=== SOURCE EXTRACT ===
* * * * * * * * *

How to Incorporate in Connecticut (August 2024 Update)

Written by

Meow Technologies, Inc.

Published on

Sunday, August 4, 2024

How to Incorporate in Connecticut (August 2024 Update)

Incorporating a business is an important step in the startup process that provides your company with significant benefits. Becoming a corporation creates a separate legal entity from its owners, providing liability protection for the owners' personal assets and often tax advantages as well. While incorporating requires commitment and maintenance, it can pay off greatly as your Connecticut business grows. This guide will walk you through the key steps for incorporating a for-profit business in the state of Connecticut.

Choosing a Business Name

One of the first steps for incorporating in Connecticut is deciding the official corporate name of your business. While you will likely already have a name you want to operate under, you'll need to check for any restrictions or conflicts at both the state and federal levels. Certain rules apply to business names in Connecticut:

  • The name must contain a designation such as "Corporation", "Incorporated", "Company", "Limited", or an abbreviation of these - e.g. "Corp.", "Inc.", "Co."
  • The name needs to be unique and distinguishable from existing business names in Connecticut's Secretary of State records.

You can search for name availability and reserve your desired name for 120 days by filing an “Application for Reservation of Name” with the state. While optional, reserving a name prevents anyone else from taking it before you incorporate. We recommend doing this as soon as possible once you settle on your business name.

Keep in mind that this is the official corporate name, which is separate from a "Doing Business As" (DBA) name. A DBA is an alternate name that your corporation operates under for branding or other business reasons. Using a DBA usually requires registering a trade name at the local level first. For example, the official name could be "Acme Holdings Incorporated" while it does business as "Acme Widgets".

Filing Certificate of Incorporation

To legally form your business as a Connecticut corporation, you need to file a Certificate of Incorporation with the Secretary of State's Commercial Recording Division. This can be completed:

  • Online through the state's CONCORD filing system (recommended)

* * * * * * * * *

=== SUPPLIED DATA ===
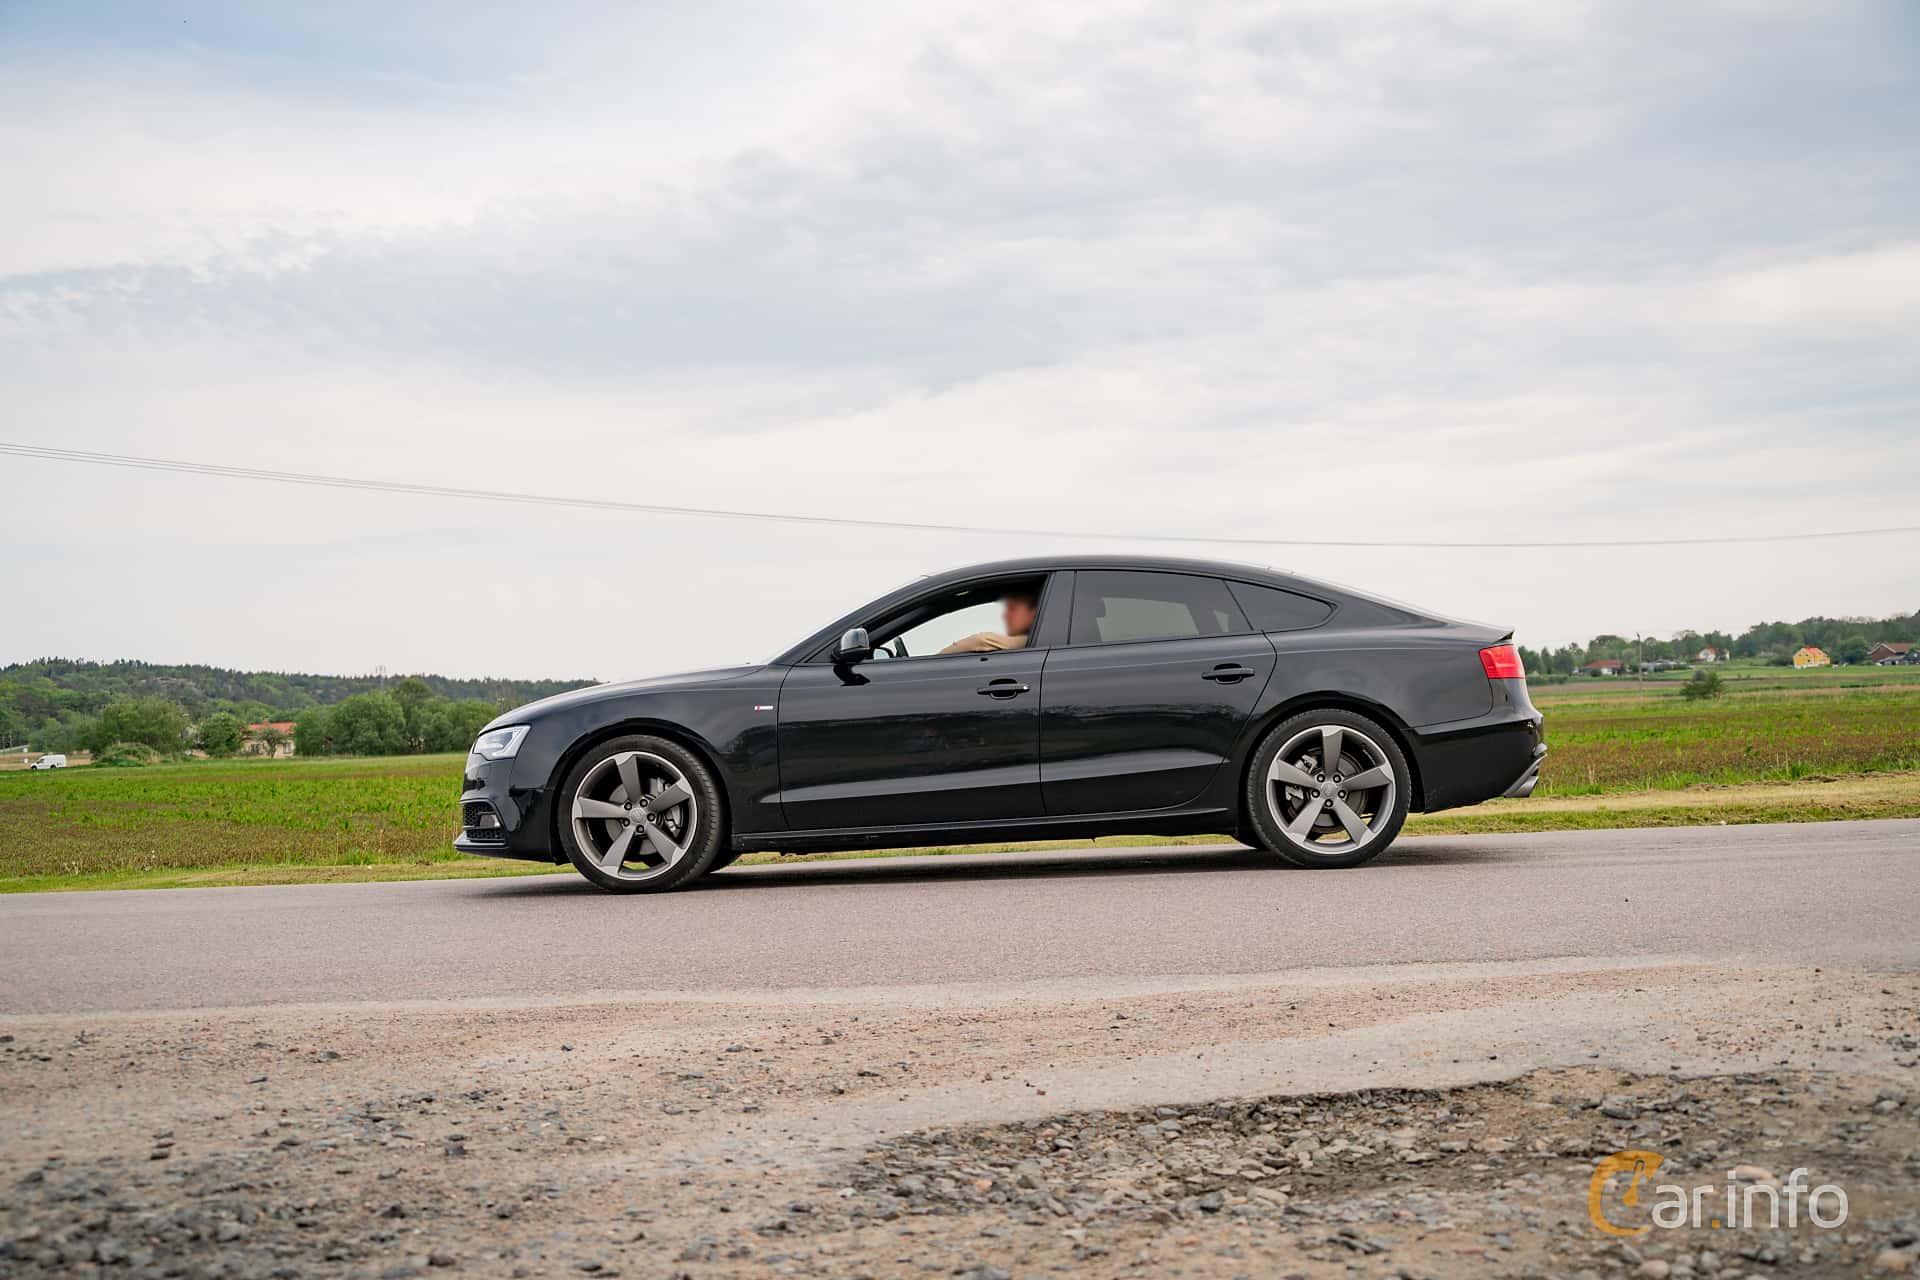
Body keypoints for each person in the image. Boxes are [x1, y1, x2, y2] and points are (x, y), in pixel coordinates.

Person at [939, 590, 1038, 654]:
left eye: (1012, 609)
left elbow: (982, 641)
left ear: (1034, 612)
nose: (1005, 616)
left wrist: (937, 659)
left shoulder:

* * * * * * * * *

=== TASKS ===
A) In the guide on incorporating in Connecticut, how long can a desired business name be reserved?
B) Reproduce the stretch of the Connecticut incorporation guide from "Sunday, August 4, 2024" through "state of Connecticut." word for word.
C) Take the guide on incorporating in Connecticut further, picking up right after its final line.

=== ANSWERS ===
A) 120 days

B)
Sunday, August 4, 2024

How to Incorporate in Connecticut (August 2024 Update)

Incorporating a business is an important step in the startup process that provides your company with significant benefits. Becoming a corporation creates a separate legal entity from its owners, providing liability protection for the owners' personal assets and often tax advantages as well. While incorporating requires commitment and maintenance, it can pay off greatly as your Connecticut business grows. This guide will walk you through the key steps for incorporating a for-profit business in the state of Connecticut.

C)
  • By mail
  • In person at the Hartford office when available

The Certificate requires quite a bit of key information, including:

  • The corporation's name and business email
  • The number and types of stock shares
  • Details on the rights and preferences for stock classes
  • NAICS industry code that matches your business activities
  • Name and address of the registered agent
  • Name and address of each incorporator signing the form

The standard filing fee in Connecticut is $250. Acceptable payment methods include checks sent by mail or credit card payments processed immediately for online filings.

If needed, you can also expedite the review process to 24 hours for an additional $50 rush fee. Otherwise, regular turnaround runs about 2-3 business days in Connecticut.

After incorporating, an initial report and franchise tax payment will also be due shortly after.

Appointing a Registered Agent

A major Certificate of Incorporation requirement is appointing a registered agent for your Connecticut corporation. This agent is an individual or business entity that is officially authorized to receive service of process and other important legal or tax documents on behalf of your company.

The registered agent must have a physical street address in Connecticut and be available at that address during normal business hours. Using a reputable registered agent service can help ensure anything delivered to your business gets handled appropriately in a timely manner.

It's possible to act as your own registered agent, but this means your personal home or office address will be on public record. Most business owners prefer to keep their information private by designating a registered agent service instead.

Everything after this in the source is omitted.